WHAT THE TASK REQUIRES> Please repeat the records exactly from their first line, finishing at the line containing "moved | wearable" and including it.

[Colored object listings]
· · ·

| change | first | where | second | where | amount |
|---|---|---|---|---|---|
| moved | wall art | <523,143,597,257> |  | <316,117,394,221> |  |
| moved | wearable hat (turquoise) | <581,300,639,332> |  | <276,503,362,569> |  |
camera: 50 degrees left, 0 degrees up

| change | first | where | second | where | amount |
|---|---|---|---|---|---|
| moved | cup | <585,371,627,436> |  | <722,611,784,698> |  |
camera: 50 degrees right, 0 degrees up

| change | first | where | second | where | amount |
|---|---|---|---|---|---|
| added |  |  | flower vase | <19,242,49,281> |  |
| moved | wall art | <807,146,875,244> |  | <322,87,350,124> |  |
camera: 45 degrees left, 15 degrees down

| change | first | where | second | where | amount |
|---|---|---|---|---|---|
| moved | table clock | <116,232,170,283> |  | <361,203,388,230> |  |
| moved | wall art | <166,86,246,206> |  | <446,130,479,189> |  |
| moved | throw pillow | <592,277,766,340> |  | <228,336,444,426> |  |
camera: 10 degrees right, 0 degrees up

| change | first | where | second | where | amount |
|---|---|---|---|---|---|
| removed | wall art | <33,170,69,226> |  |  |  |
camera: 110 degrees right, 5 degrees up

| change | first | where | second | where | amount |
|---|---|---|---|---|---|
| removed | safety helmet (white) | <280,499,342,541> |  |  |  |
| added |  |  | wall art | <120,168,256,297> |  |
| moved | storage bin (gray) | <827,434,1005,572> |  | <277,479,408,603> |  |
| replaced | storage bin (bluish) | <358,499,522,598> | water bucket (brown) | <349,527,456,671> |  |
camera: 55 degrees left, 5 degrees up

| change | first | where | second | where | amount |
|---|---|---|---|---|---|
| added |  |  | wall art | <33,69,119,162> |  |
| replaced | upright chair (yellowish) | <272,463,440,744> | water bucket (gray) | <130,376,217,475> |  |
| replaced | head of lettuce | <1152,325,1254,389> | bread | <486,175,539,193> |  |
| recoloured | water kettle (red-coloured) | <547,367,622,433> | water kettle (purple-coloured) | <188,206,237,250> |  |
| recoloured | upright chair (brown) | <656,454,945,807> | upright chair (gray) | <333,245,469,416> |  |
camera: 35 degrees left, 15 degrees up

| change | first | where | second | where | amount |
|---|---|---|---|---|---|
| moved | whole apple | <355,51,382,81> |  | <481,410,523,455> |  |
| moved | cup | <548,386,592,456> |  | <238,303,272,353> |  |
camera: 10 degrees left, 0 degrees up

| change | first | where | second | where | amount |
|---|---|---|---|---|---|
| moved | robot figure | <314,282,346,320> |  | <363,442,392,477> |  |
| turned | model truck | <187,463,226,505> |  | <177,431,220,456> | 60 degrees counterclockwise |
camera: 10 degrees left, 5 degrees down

· · ·

RESPONSE TO THIS EXERCISE>
| change | first | where | second | where | amount |
|---|---|---|---|---|---|
| moved | wall art | <523,143,597,257> |  | <316,117,394,221> |  |
| moved | wearable hat (turquoise) | <581,300,639,332> |  | <276,503,362,569> |  |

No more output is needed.